» Excerpt:
======

Thursday, November 19, 2020

A Neo-Fisherian Challenge and Reconciliation

 Lars Svensson has a very interesting challenge to the Neo-Fisherian view. (See link for slides.) 

What happens to inflation and unemployment when the central bank (for no good reason) raises the policy rate by 175 bp?...

Sweden did, which provides  

..a natural experiment of the neo-Fisherian view: Does inflation really increase after a policy-rate increase? 

Despite roughly the same circumstances as many other countries, including the US, Sweden in 2010 raised rates 175 bp. (Top left graph). The result: Inflation fell, the exchange rate appreciated. Unemployment also rose (not shown).  


Sweden figured out it was too much too soon, (or perhaps started listening to Lars, who opposed the move)  and turned the rate cuts around. A swift sequence of rate cuts followed in 2014, bringing the target rate below zero (Top left graph below). The result: Inflation rose, the Krona depreciated, and unemployment fell. 


Lars concludes:

Monetary policy in Sweden works like clockwork and according to the textbook.

Lars points to an interesting channel that is stronger in Sweden than other countries: the household cashflow channel. Almost all mortgages in Sweden are variable rate. And Sweden, like other Nordic countries, is quite level-headed about debt (and more generally controlling incentives) in a way America is not. If you default on a mortgage, creditors seize all your other assets, and even garnish wages. None of this handing the bank the keys and driving away as Americans do. The result is that when interest rates rise, Swedes cut spending on everything else in order to make their higher mortgage payments. 

As Lars points out, this system gives a certain automatic stabilizer if interest rates move pro cyclically. But they also make out of cycle movements (which I think Lars might call "mistakes") have larger real effects.


Well, this seems pretty damning for Neo-Fisherianism, the proposition that raising interest rates raises inflation, doesn't it? 

Response: 

Not so fast. The neo-Fisherian proposition is at heart the proposition that in the long run the economy is stable at an interest rate peg. If that is true then higher interest rates must mean higher inflation, but only after all the short-run dynamics have settled down. It is entirely possible to see Sweden's experiment while at the same time inflation would eventually rise to meet a permanent interest rate rise, after transitory dynamics in the other direction fade away.  

Really, the neo-Fisherian proposition is only that a widely anticipated, slow and steady, persistent interest rate rise, accompanied by steady fiscal policy will raise inflation -- all the caveats there to tamp down common sources of transitory dynamics in the opposite direction.    
 
What do I mean by "stable?"   In every economic model, there is a steady state in which 

nominal interest rate = real interest rate + inflation. 

"Stable" means that if the central bank pegs the nominal interest rate, once the real interest rate settles back down and once other short-term dynamics settle down, inflation must eventually converge to wherever the nominal interest rate is.

======

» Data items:
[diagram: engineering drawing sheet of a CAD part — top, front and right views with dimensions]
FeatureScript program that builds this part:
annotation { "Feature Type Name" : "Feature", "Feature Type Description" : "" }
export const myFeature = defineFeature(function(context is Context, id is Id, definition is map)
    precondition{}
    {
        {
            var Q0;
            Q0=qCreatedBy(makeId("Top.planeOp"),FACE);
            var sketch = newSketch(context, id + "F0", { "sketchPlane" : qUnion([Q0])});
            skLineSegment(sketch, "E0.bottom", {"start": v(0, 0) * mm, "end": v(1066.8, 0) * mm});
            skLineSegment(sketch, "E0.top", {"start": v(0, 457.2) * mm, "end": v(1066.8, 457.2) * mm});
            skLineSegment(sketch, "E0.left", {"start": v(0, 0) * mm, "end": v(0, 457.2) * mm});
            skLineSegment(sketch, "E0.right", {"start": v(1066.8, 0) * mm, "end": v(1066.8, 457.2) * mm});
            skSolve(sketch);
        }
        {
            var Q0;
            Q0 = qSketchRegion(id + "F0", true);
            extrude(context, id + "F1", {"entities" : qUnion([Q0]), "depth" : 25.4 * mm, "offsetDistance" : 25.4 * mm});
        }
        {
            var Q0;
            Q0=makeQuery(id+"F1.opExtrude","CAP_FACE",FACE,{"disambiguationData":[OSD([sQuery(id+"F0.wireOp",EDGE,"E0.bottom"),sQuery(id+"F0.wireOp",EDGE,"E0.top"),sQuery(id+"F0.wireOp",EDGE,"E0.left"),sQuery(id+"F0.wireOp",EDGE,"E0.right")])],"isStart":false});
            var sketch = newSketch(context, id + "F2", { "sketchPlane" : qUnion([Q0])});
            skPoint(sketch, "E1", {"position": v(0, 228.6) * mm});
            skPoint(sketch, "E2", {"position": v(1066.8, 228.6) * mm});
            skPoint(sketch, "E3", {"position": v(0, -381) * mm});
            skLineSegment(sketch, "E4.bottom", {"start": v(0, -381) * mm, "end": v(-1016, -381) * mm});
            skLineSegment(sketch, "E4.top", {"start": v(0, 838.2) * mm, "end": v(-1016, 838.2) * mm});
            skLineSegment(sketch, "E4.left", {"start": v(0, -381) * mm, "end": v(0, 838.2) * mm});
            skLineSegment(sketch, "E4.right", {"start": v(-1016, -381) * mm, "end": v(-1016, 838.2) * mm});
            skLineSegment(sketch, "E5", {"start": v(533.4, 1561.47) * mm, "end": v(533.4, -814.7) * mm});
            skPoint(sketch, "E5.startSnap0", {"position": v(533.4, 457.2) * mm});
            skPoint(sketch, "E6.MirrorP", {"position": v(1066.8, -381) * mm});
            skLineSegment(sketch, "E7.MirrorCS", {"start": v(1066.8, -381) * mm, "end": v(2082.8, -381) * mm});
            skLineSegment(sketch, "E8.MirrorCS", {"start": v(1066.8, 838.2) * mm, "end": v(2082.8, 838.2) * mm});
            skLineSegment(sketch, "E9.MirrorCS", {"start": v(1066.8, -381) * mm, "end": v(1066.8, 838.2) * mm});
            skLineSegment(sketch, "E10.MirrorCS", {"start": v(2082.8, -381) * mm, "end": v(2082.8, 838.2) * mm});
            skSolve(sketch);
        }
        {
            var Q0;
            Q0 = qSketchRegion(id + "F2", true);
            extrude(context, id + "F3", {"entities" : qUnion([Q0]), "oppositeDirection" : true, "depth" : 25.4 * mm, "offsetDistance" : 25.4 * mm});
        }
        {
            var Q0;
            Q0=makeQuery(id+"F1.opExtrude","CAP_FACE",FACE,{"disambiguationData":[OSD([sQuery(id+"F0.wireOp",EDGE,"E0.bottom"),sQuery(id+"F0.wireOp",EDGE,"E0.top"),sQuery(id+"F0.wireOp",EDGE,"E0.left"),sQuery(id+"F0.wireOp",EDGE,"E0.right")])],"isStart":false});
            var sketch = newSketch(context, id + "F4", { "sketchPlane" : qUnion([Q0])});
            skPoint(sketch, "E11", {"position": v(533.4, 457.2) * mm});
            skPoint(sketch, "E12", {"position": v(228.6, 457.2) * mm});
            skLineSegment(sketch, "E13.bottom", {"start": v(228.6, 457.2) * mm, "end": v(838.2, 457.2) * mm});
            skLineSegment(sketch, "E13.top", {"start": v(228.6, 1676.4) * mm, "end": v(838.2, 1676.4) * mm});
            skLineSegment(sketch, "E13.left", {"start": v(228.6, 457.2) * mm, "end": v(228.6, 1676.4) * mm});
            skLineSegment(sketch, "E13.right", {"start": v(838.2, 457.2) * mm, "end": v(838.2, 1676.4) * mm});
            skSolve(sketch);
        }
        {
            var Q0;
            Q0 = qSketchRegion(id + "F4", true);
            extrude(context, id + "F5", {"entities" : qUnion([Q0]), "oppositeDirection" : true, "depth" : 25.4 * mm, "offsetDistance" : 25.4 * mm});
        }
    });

======

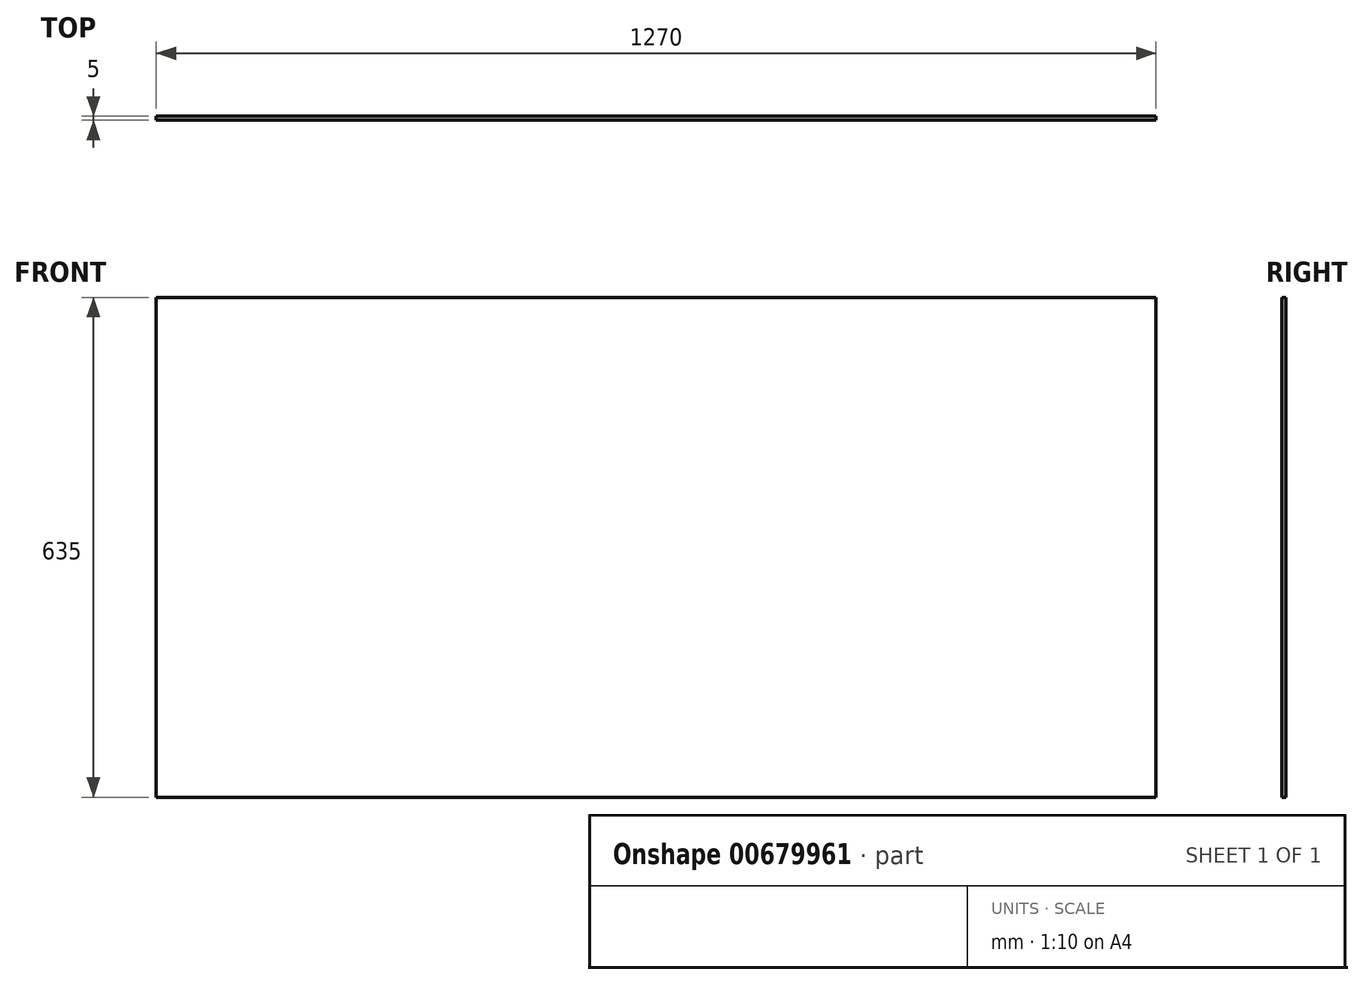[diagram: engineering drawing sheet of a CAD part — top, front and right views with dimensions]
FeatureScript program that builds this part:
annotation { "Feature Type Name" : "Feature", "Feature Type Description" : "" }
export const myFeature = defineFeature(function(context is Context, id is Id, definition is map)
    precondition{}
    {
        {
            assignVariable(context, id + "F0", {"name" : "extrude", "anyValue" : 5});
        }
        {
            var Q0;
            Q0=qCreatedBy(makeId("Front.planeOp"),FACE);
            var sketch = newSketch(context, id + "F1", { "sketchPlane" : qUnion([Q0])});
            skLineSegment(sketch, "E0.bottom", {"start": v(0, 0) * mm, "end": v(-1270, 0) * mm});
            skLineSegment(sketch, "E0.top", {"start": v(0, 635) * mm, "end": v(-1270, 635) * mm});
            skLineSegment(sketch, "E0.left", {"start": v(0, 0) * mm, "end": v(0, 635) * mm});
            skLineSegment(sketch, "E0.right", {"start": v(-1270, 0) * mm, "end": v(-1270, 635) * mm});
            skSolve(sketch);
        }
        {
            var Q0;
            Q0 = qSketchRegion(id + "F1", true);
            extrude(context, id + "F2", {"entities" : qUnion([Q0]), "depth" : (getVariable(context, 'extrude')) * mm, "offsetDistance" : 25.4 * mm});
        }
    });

======

» What the task requires: Reproduce the passage of the Neo-Fisherian post between "Thursday, November 19, 2020" and "rose (not shown).", inclusive.

» Solution for this exercise:
Thursday, November 19, 2020

A Neo-Fisherian Challenge and Reconciliation

 Lars Svensson has a very interesting challenge to the Neo-Fisherian view. (See link for slides.) 

What happens to inflation and unemployment when the central bank (for no good reason) raises the policy rate by 175 bp?...

Sweden did, which provides  

..a natural experiment of the neo-Fisherian view: Does inflation really increase after a policy-rate increase? 

Despite roughly the same circumstances as many other countries, including the US, Sweden in 2010 raised rates 175 bp. (Top left graph). The result: Inflation fell, the exchange rate appreciated. Unemployment also rose (not shown).